On the bar were 6 Thornbridge beers (none of them new-fangled guests here, not since the opening month) and I think probably the same range as back in March or April, so I had a half of Black Harry, with a glass of water, which was £1.40. Clearly as I headed downhill the price was descending with me.

Off down the steep hill to Sharrow next and the Lescar was inevitably rammed with people soaking up the warm late evening sunshine. Inside there were 6 beers to choose from, 5 of which I wanted to drink, so I ditched my precautionary water and singlr half plan  to order a selection of 4. They were, in order of strength, Ilkley Mary Jane, Sunny Republic Beach Blonde, XT Dark Roast and Hopdaemon Green Daemon, which came to £6.20. Given the relative strengths (Ilkley 3.5 and Hopdaemon 5.0) this may have been comparatively cheaper than the Prince of Wales.

I sat in the beer garden at the back, and despite deliberately sitting in a smallish space on a table made for 8, seemed to be giving the impression that only one half was mine, as I sat reading, so this remained a solitary repose. Either that or my red sweaty face and straggly beard frightened off the young folk ....

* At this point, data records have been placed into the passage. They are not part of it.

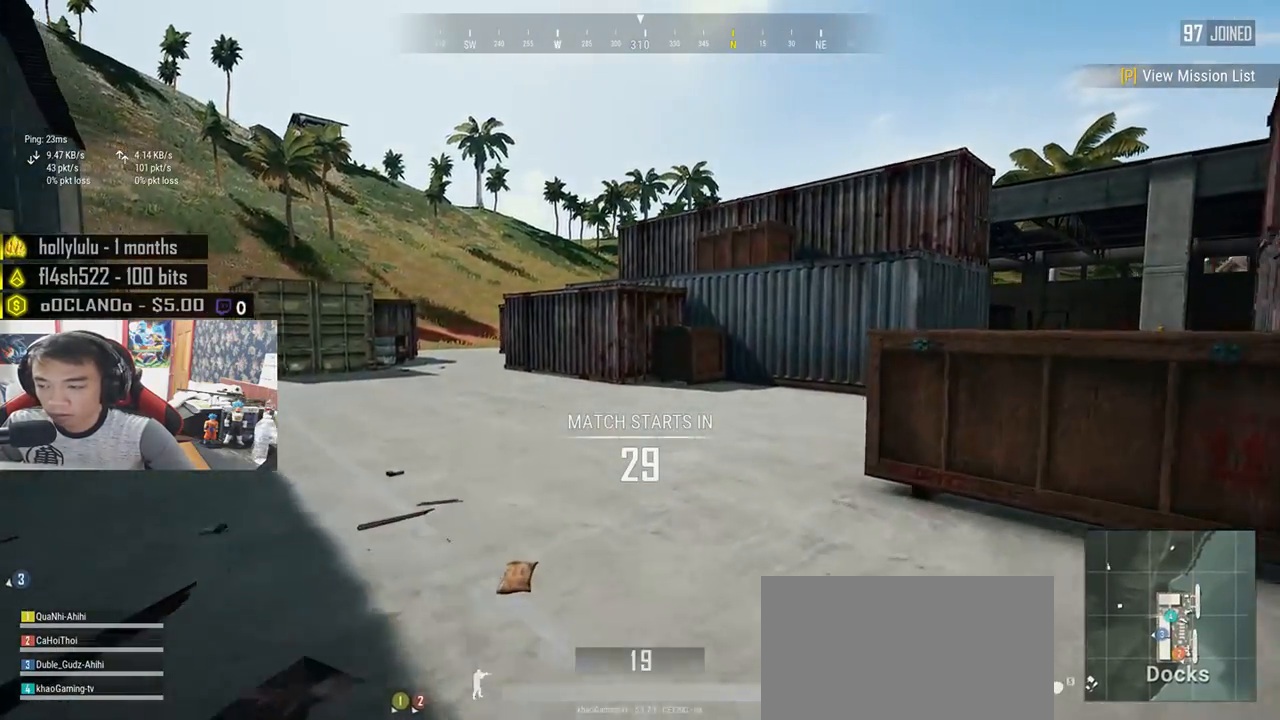
{"keys": ["shift", "w"], "mouse": [], "events": []}
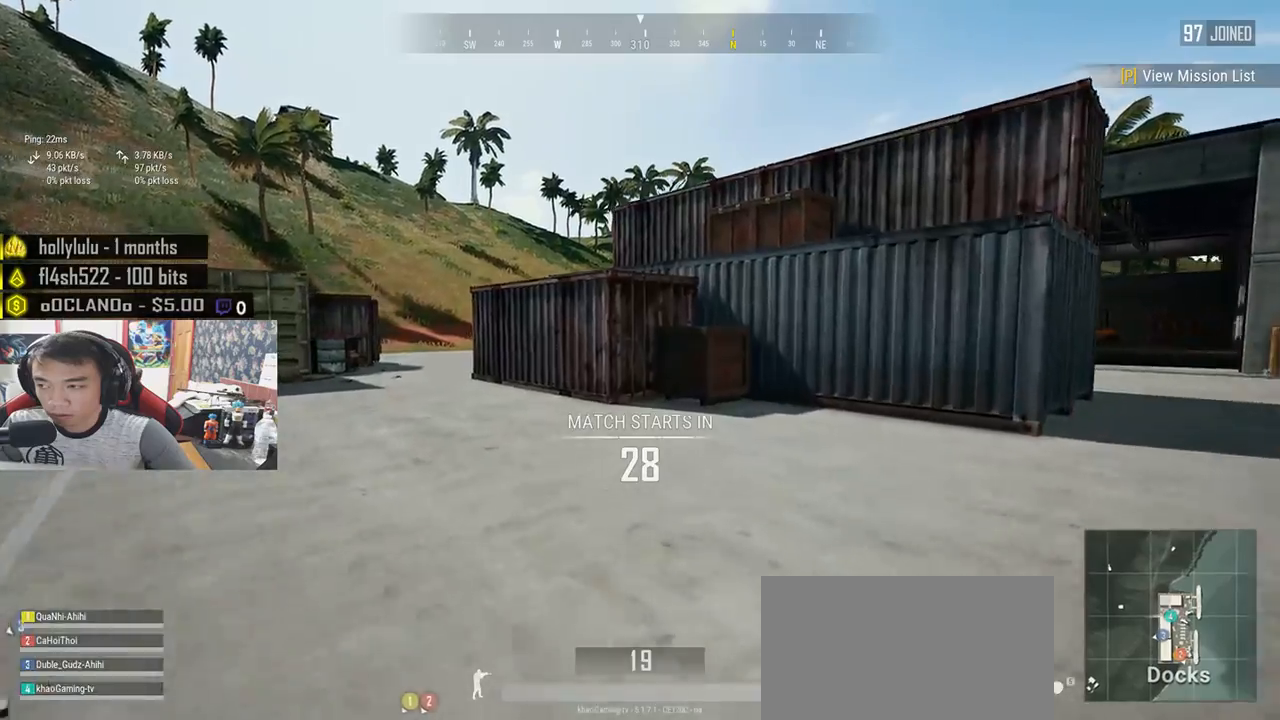
{"keys": ["w"], "mouse": [], "events": [[283, "shift", "up"]]}
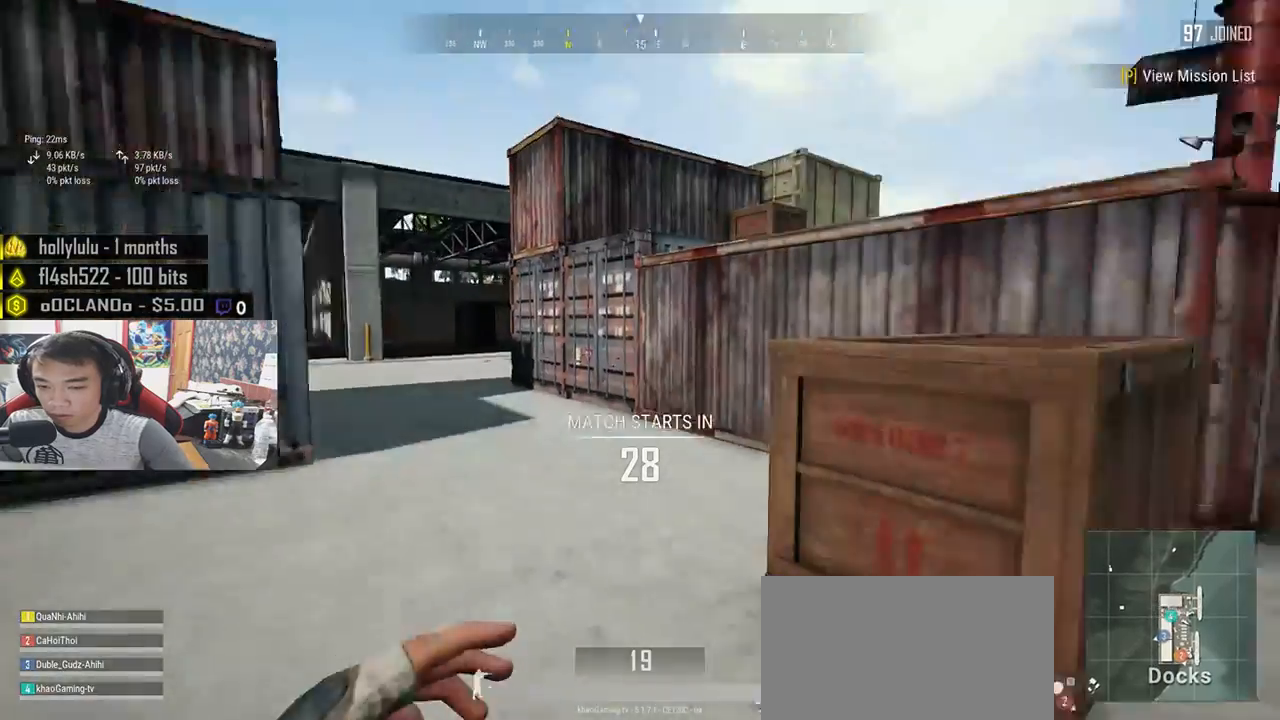
{"keys": ["d", "w"], "mouse": [], "events": [[317, "d", "down"]]}
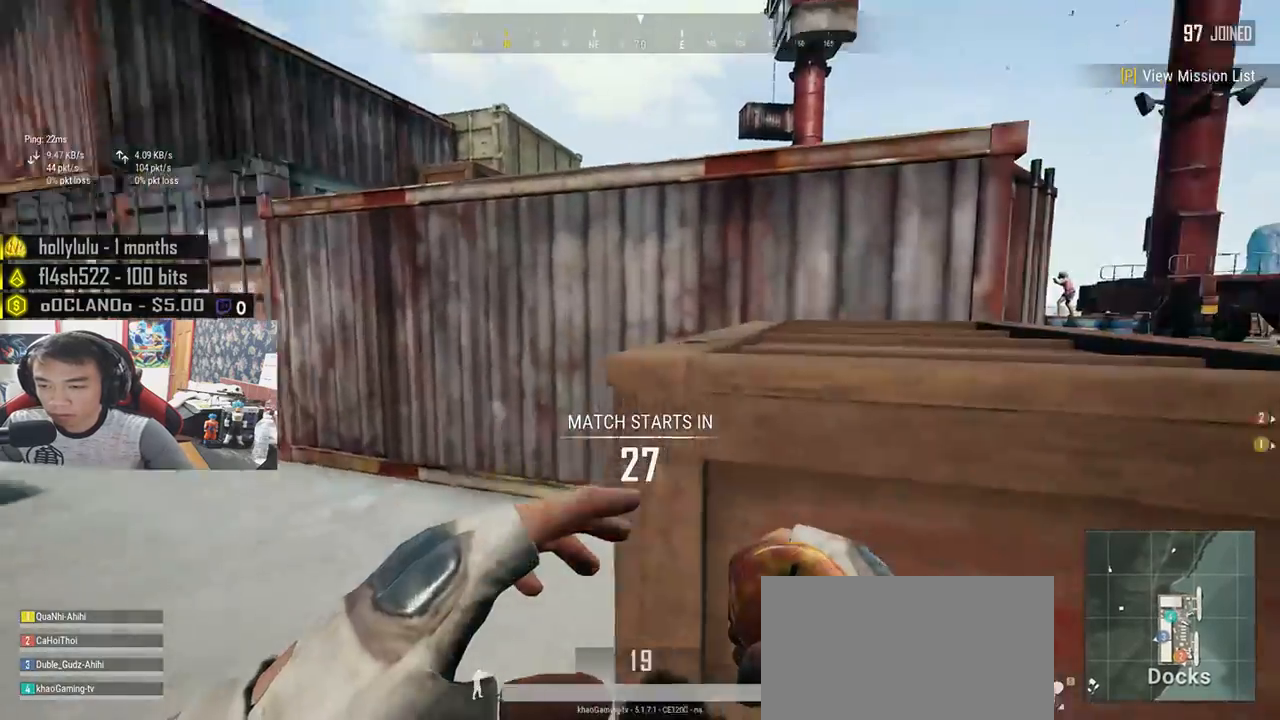
{"keys": ["w"], "mouse": [], "events": [[183, "d", "up"], [317, "c", "down"], [417, "c", "up"]]}
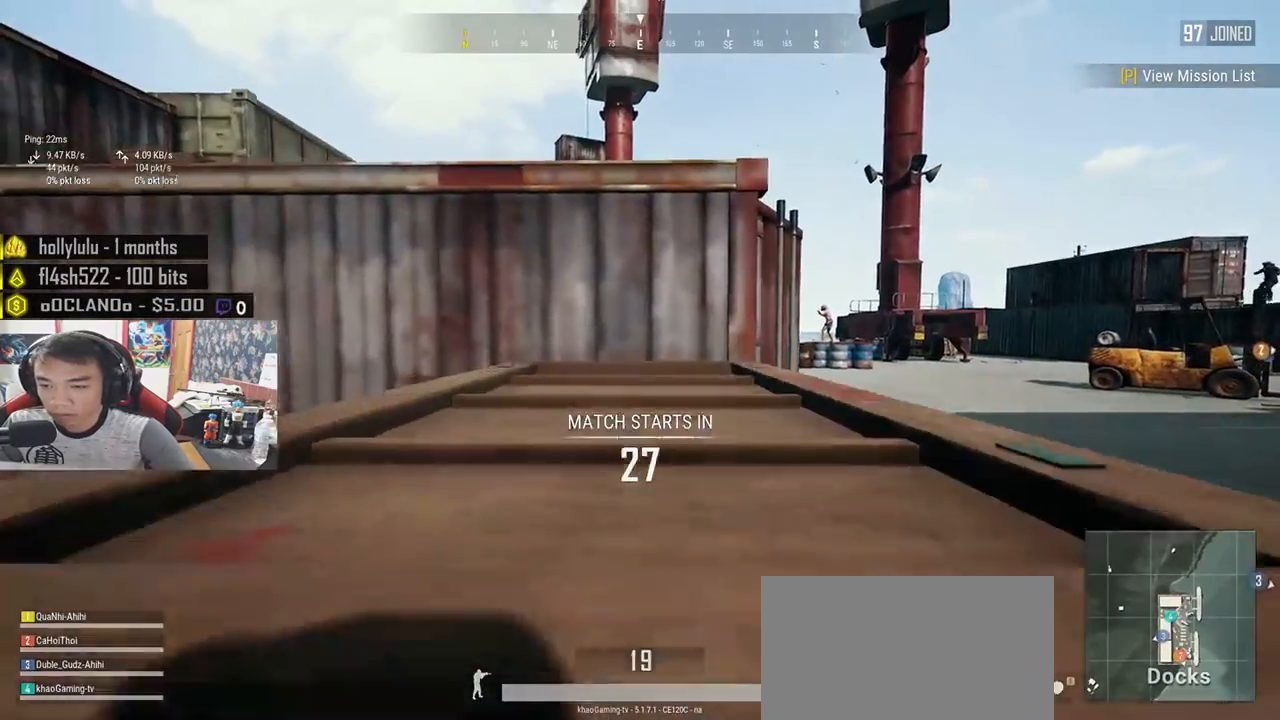
{"keys": ["w"], "mouse": [], "events": []}
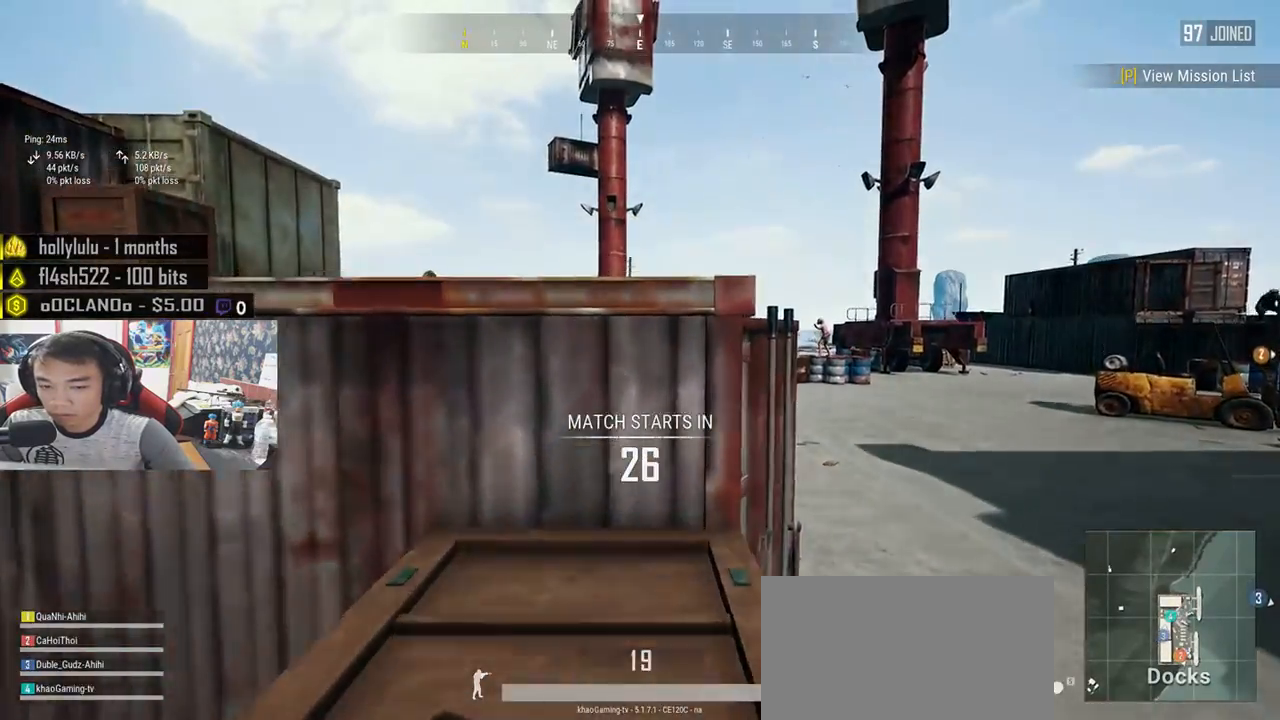
{"keys": ["shift", "w"], "mouse": [], "events": [[117, "shift", "down"]]}
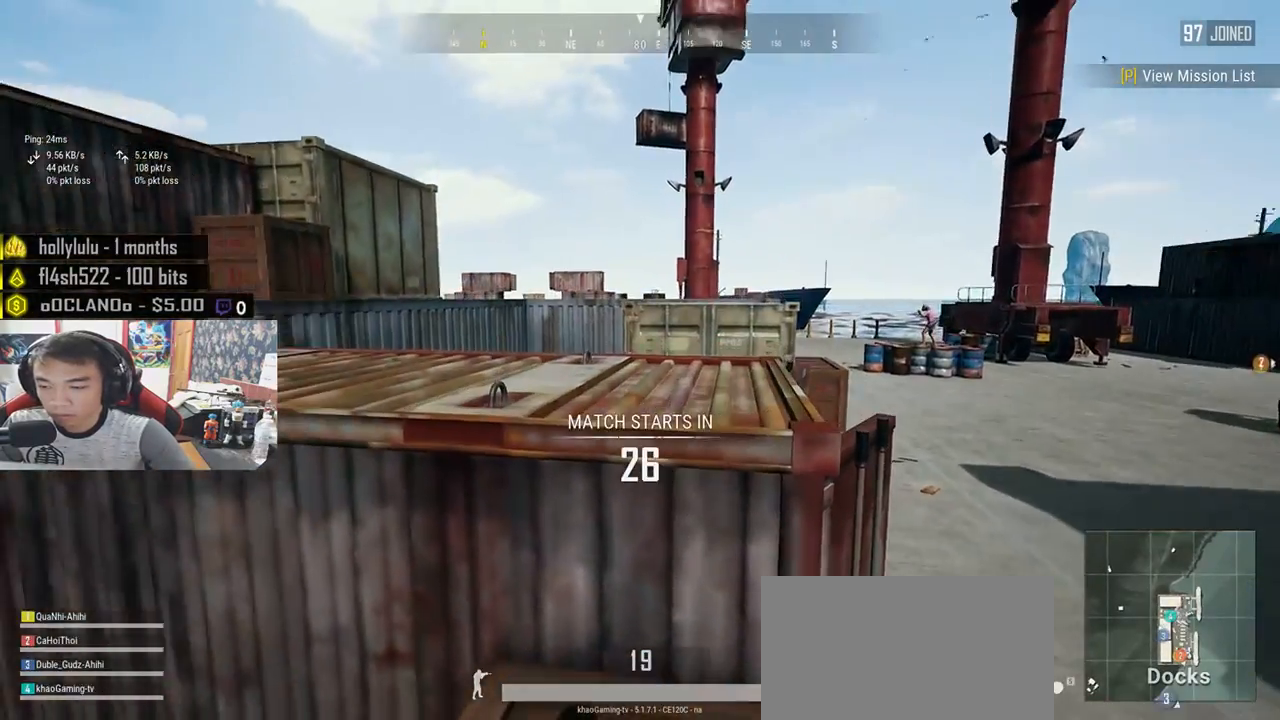
{"keys": ["shift", "w"], "mouse": [], "events": []}
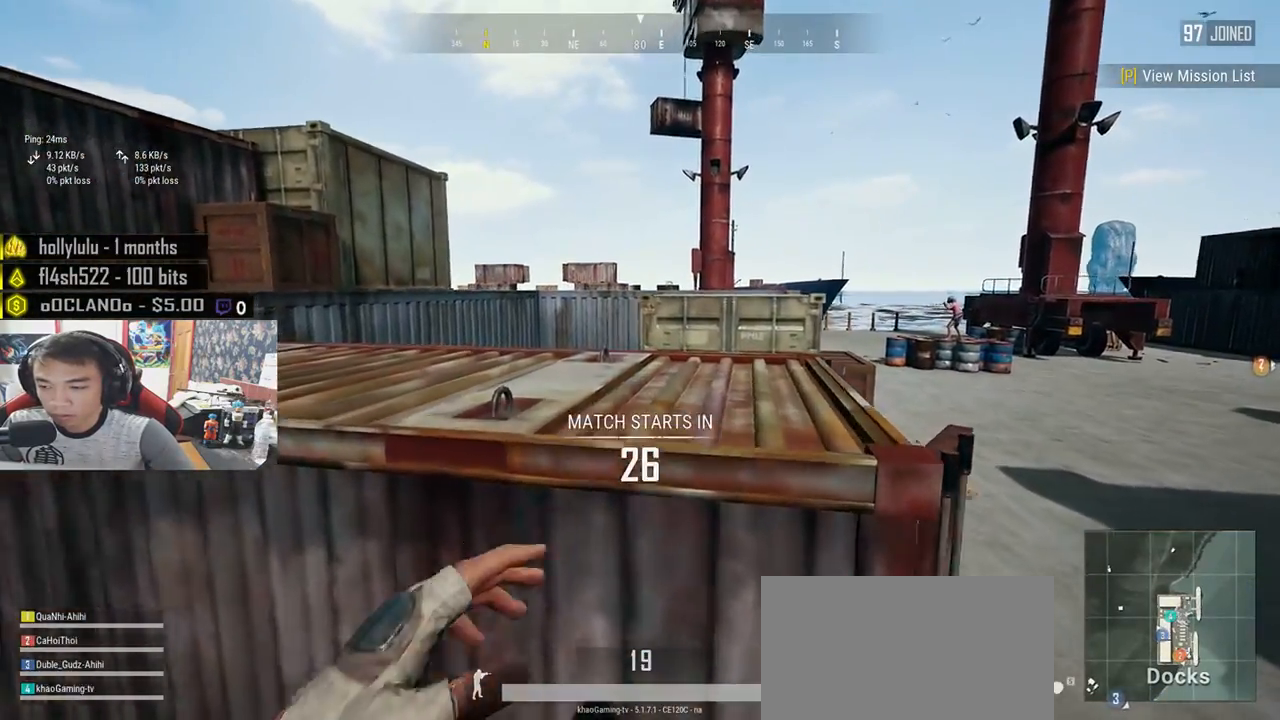
{"keys": ["w"], "mouse": [], "events": [[33, "space", "down"], [267, "shift", "up"], [283, "space", "up"]]}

My penultimate stop came on my way into town, after popping into Spar to find nothing I wanted to eat (although the visit wasn't wasted, as I got to watch a zombie like employee push a trolley into a display, and then reverse, pulling it with him, which made me laugh) and Sainsbury's where I did (but cucumber in a chicken wrap? Eeeugh) and also, after pausing temporarily to consider entering the unappetising environs of serial student haunt the Nursery (no pun). I headed instead, and I concede I surprised myself, for the ex Pomona which is now Champs, a bar I had never visited.

Luckily I knew what to expect and to be honest this visit was inspired more by a pressing need than a desire to watch ferret tickling and amputee pinball on one of 452 large screens, but to their credit there was real ale, an odd mix of Wild Swan (I had  half, £1.35), Jaipur and er, Tetleys. And at least I got to sit outside where it was cool, and slightly less testosterone filled.

My final stop in this long slog was up the hill from Moorfoot, and into the Devonshire Cat, a pub I haven't been in this year, and mainly because I heard from The Twitter (you've seen the Twitter) that Axholme Brewery beer might be available. It was, I had a half of their Bitter, it was surprisingly inexpensive for the Dev Cat at about £2.60 a pint (?) and was a pleasant and refreshing brew with an endearing slightly earthy flavour.

All in all I was bloody exhausted but had visited some new pubs and tried some exciting new beers (and revisited old favourites) on my lengthy crawl. Now to walk over Woodseats way tomorrow for the Mount Pleasant beer festival.